▶ **Выбранный текст**
━━━━

Начинается все то же самое, и с моей стороны те же ответы -- сказка про белого бычка. Я указывал, кроме того, на дисциплину, чувство служебного долга. Он все это отмахивал и настаивал все на одном: "Отнеситесь к вопросу не с служебной сухостью, а с человечностью, с сердечностью". Видя, что из этого разговора на балетные темы ничего не вытанцуется, я сказал, что подумаю и напишу ему, вперед решив, что ответ мой будет отрицательный.
На другой день был мой доклад у министра Двора, барона Фредерикса. Через день он уезжал с государем в Дармштадт, и я предупредил, что в его отсутствие у меня будет столкновение с моим августейшим тезкой и что, может быть, и до него дойдут о том отголоски. Прощаясь со мной, он сказал: "Будьте тверды". "Я буду", -- сказал я. "Будете ли вы?" -- подумал я.

━━━━

▶ **Задание A**
Ответьте по отрывку на вопросы:
(i) Каким рассказчик заранее решил сделать свой ответ?
(ii) Куда через день уезжал барон Фредерикс вместе с государем?
(iii) Что сказал министр Двора рассказчику, прощаясь с ним?
Отрывок и листинг никак не связаны друг с другом.

━━━━

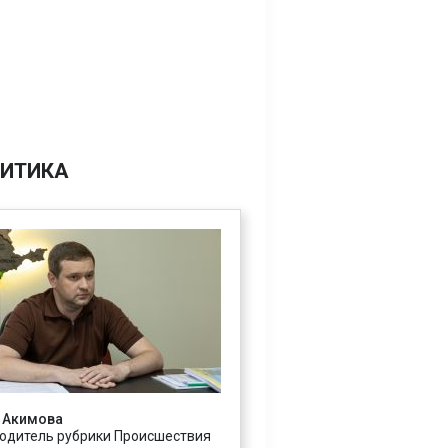
ИТИКА
 Акимова
одитель рубрики Происшествия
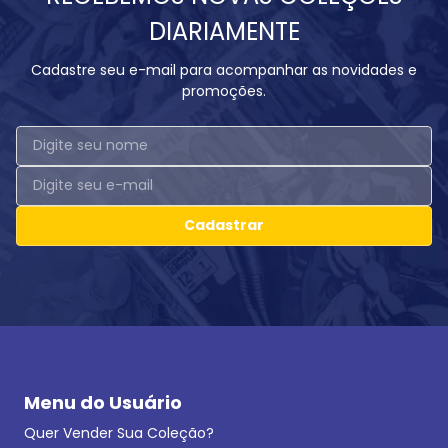
DIARIAMENTE
Cadastre seu e-mail para acompanhar as novidades e
promoções.
Cadastrar
Menu do Usuário
Quer Vender Sua Coleção?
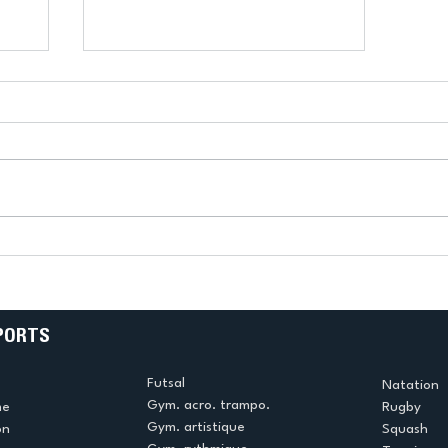
k
L’US Créteil Tir à l’Arc
e
termine la saison en
!
beauté !
PORTS
Futsal
Natation
Gym. acro. trampo.
me
Rugby
Gym. artistique
on
Squash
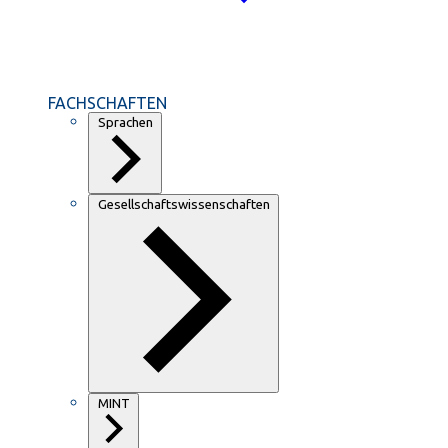
FACHSCHAFTEN
Sprachen
Gesellschaftswissenschaften
MINT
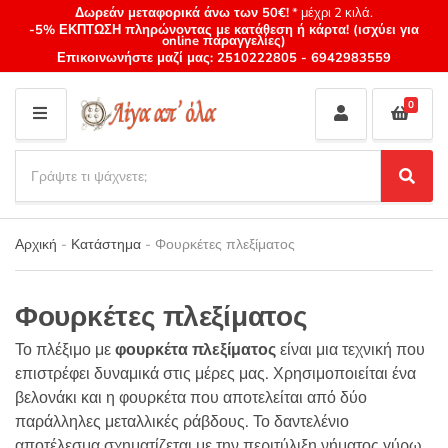
Δωρεάν μεταφορικά άνω των 50€!
* μέχρι 2 κιλά.
-5% ΕΚΠΤΩΣΗ πληρώνοντας με κατάθεση ή κάρτα! (ισχύει για
online παραγγελίες)
Επικοινωνήστε μαζί μας:
2510222805
-
6942983559
0
M
E
S
N
e
S
Category
U
a
e
name
a
r
r
Αρχική
-
Κατάστημα
-
Φουρκέτες πλεξίματος
c
c
h
h
p
Φουρκέτες πλεξίματος
r
o
Το πλέξιμο με
φουρκέτα πλεξίματος
είναι μια τεχνική που
d
επιστρέφει δυναμικά στις μέρες μας. Χρησιμοποιείται ένα
u
βελονάκι και η φουρκέτα που αποτελείται από δύο
c
παράλληλες μεταλλικές ράβδους. Το δαντελένιο
t
s
αποτέλεσμα σχηματίζεται με την περιτύλιξη νήματος γύρω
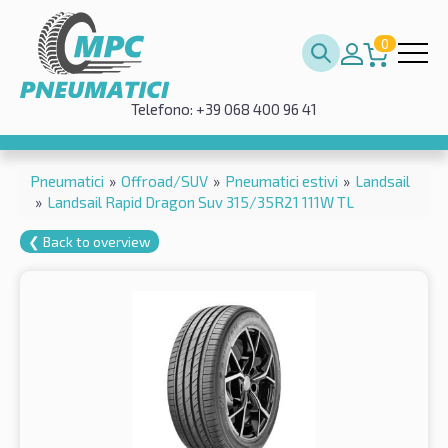
0
Telefono: +39 068 400 96 41
Pneumatici
»
Offroad/SUV
»
Pneumatici estivi
»
Landsail
»
Landsail Rapid Dragon Suv 315/35R21 111W TL
❮ Back to overview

━━━━

▶ **Задание B**
Приведите заново весь листинг, от первой строки до последней, без единого изменения, но без изображений.

▶ **Ответ A**
(i) Отрицательным.
(ii) В Дармштадт.
(iii) «Будьте тверды».

▶ **Ответ B**
ИТИКА
 Акимова
одитель рубрики Происшествия
DIARIAMENTE
Cadastre seu e-mail para acompanhar as novidades e
promoções.
Cadastrar
Menu do Usuário
Quer Vender Sua Coleção?
k
L’US Créteil Tir à l’Arc
e
termine la saison en
!
beauté !
PORTS
Futsal
Natation
Gym. acro. trampo.
me
Rugby
Gym. artistique
on
Squash
FACHSCHAFTEN
Sprachen
Gesellschaftswissenschaften
MINT
Δωρεάν μεταφορικά άνω των 50€!
* μέχρι 2 κιλά.
-5% ΕΚΠΤΩΣΗ πληρώνοντας με κατάθεση ή κάρτα! (ισχύει για
online παραγγελίες)
Επικοινωνήστε μαζί μας:
2510222805
-
6942983559
0
M
E
S
N
e
S
Category
U
a
e
name
a
r
r
Αρχική
-
Κατάστημα
-
Φουρκέτες πλεξίματος
c
c
h
h
p
Φουρκέτες πλεξίματος
r
o
Το πλέξιμο με
φουρκέτα πλεξίματος
είναι μια τεχνική που
d
επιστρέφει δυναμικά στις μέρες μας. Χρησιμοποιείται ένα
u
βελονάκι και η φουρκέτα που αποτελείται από δύο
c
παράλληλες μεταλλικές ράβδους. Το δαντελένιο
t
s
αποτέλεσμα σχηματίζεται με την περιτύλιξη νήματος γύρω
0
Telefono: +39 068 400 96 41
Pneumatici
»
Offroad/SUV
»
Pneumatici estivi
»
Landsail
»
Landsail Rapid Dragon Suv 315/35R21 111W TL
❮ Back to overview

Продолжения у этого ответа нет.